## TEXT UNDER STUDY
Content starts
In this case, synonyms and similar terms for military such as 'veteran' and 'medic' could have helped in finding this document.

### 3) Base Query observations. What did the system think were the important terms of the original query, and were they good?

BM25 has no term weighing? It only removes non-important words.

### 4) Expanded Query observations. If the system expanded the query (4 out of 6 systems did), what were the important terms of the expansion, and were they helpful?

BM25 Uses no expanded queries.

### 5) Blunders of system. What obvious mistakes did the system make that it could have easily avoided? Examples might be bad stemming of words or bad handling of hyphenation. Other features of note. Anything else.

We can answer this question by looking at the queries with the worst recall.

In [105]:
recalls = [(k, v) for k, v in get_recall_per_query(qrels, d, 20).items()]
recalls.sort(key=lambda x: x[1])
worst_query_id = recalls[0][0]

print(get_query(queries, worst_query_id))
print(tokenize(get_query(queries, worst_query_id)))

relevant = get_relevant_doc_ids_not_retrieved(qrels, worst_query_id, get_ranking_by_query_id(d, worst_query_id))
print(get_doc_vec(relevant[0]))

worst_query_id = recalls[2][0]

print(get_query(queries, worst_query_id))
print(tokenize(get_query(queries, worst_query_id)))

relevant = get_relevant_doc_ids_not_retrieved(qrels, worst_query_id, get_ranking_by_query_id(d, worst_query_id))
print(index.doc(str(relevant[0])).raw())


what are the three percenters?
Content ends
## INFORMATION
Content starts
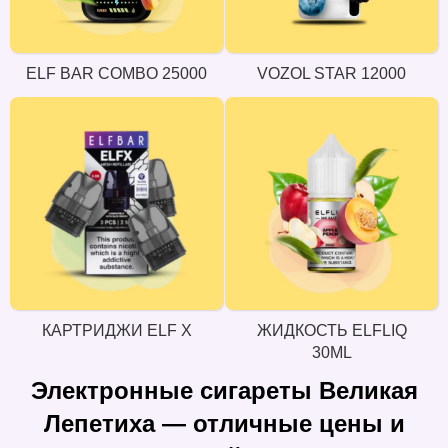
ELF BAR COMBO 25000
VOZOL STAR 12000
КАРТРИДЖИ ELF X
ЖИДКОСТЬ ELFLIQ
30ML
Электронные сигареты Великая
Лепетиха — отличные цены и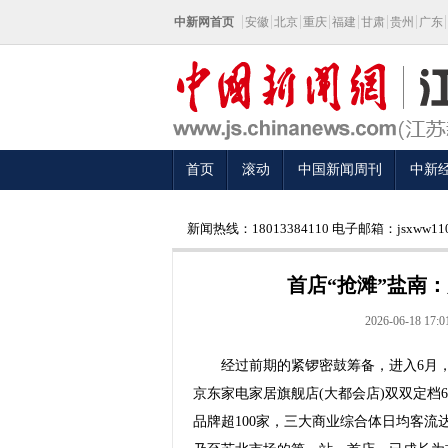
中新网首页
安徽
北京
重庆
福建
甘肃
贵州
广东
首页
滚动
中国新闻周刊
中新
新闻热线：18013384110 电子邮箱：jsxww110
首店“抢滩”盐南：
2026-06-18 17:0
经过前期的紧锣密鼓筹备，进入6月，盐
京东家电家居旗舰店(大都会店)双双定档
品牌超100家，三大商业综合体日均客流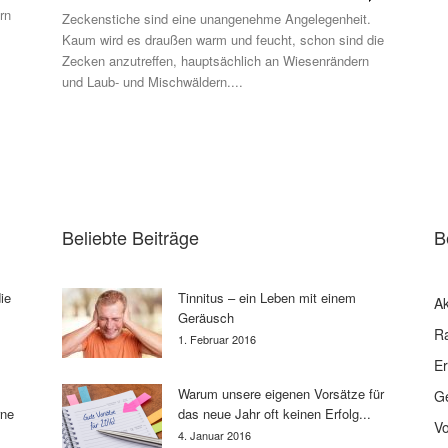
rn
Zeckenstiche sind eine unangenehme Angelegenheit.
Kaum wird es draußen warm und feucht, schon sind die
Zecken anzutreffen, hauptsächlich an Wiesenrändern
und Laub- und Mischwäldern....
Beliebte Beiträge
B
ie
Tinnitus – ein Leben mit einem
Ak
Geräusch
R
1. Februar 2016
E
Warum unsere eigenen Vorsätze für
G
rne
das neue Jahr oft keinen Erfolg...
V
4. Januar 2016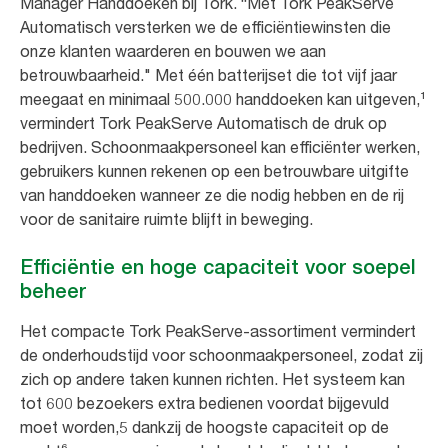
Manager Handdoeken bij Tork. “Met Tork PeakServe
Automatisch versterken we de efficiëntiewinsten die
onze klanten waarderen en bouwen we aan
betrouwbaarheid." Met één batterijset die tot vijf jaar
meegaat en minimaal 500.000 handdoeken kan uitgeven,¹
vermindert Tork PeakServe Automatisch de druk op
bedrijven. Schoonmaakpersoneel kan efficiënter werken,
gebruikers kunnen rekenen op een betrouwbare uitgifte
van handdoeken wanneer ze die nodig hebben en de rij
voor de sanitaire ruimte blijft in beweging.
Efficiëntie en hoge capaciteit voor soepel
beheer
Het compacte Tork PeakServe-assortiment vermindert
de onderhoudstijd voor schoonmaakpersoneel, zodat zij
zich op andere taken kunnen richten. Het systeem kan
tot 600 bezoekers extra bedienen voordat bijgevuld
moet worden,5 dankzij de hoogste capaciteit op de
Content ends
## WORK REQUEST
Resume the BM25 evaluation text from the point at which it stops. The records are separate material and have no connection to the BM25 evaluation text.

## RESULT OF THIS TASK
['what', 'three', 'percent']
{'militia': 1, 'refus': 1, 'govern': 1, 'subject': 1, 'own': 1, '09': 1, 'american': 1, 'british': 1, 'three': 1, 'second': 2, '3per': 1, 'loos': 1, 'bear': 1, 'from': 1, 'up': 1, 'took': 1, 'law': 1, 'king': 1, 'like': 1, 'amend': 2, 'revolutionari': 1, 'patriot': 1, 'onli': 1, 'come': 1, 'carri': 1, 'dure': 1, 'disarm': 1, '3': 3, 'constitut': 1, 'keep': 1, 'firearm': 1, 'name': 1, 'octob': 1, 'who': 1, 'fact': 1, 'against': 1, 'percent': 4, 'revolut': 1, 'we': 3, 'coloni': 1, 'violat': 1, 'arm': 1, 'win': 1, 'vow': 1, 'independ': 1, 'mind': 1, 'war': 1, 'enough': 1, 'right': 1, 'compli': 2, 'affili': 1, 'popul': 1, '2013': 1, 'overthrow': 1}
why did the us volunterilay enter ww1
['why', 'did', 'us', 'volunterilai', 'enter', 'ww1']
{
  "id" : "1048074",
  "contents" : "Woodrow Wilson also embarked on reorganising the federal banking system. From 1914 to 1917, he observed a strict neutrality in the Great War but the activitie

In this case, the problem with the query with the worst performance is that Percenter is reduced to percent, which now matches with any document using the word percent. This is an obvious stemming issue. This could be resolved by using NER information.

In the second query, a spelling mistake prevents good retrieval, and again synonyms for WW1 might be useful.

### 6) What should system to do improve performance? The individual’s conclusion as to why the system did not retrieve well, and recommendations as to what would have made a better retrieval.

### 7) What added information would help performance? How can system get that information? Is there implicit information in the query, that a human would understand but the system didn’t? Examples might be world knowledge (like Germany is part of Europe).

In general, similar terms and synonyms could benefit greatly in retrieval as queries are often times very small and might miss key terms. Also, a spell checker may benefit search as some queries showed spelling errors which prevents matching of the same intended word.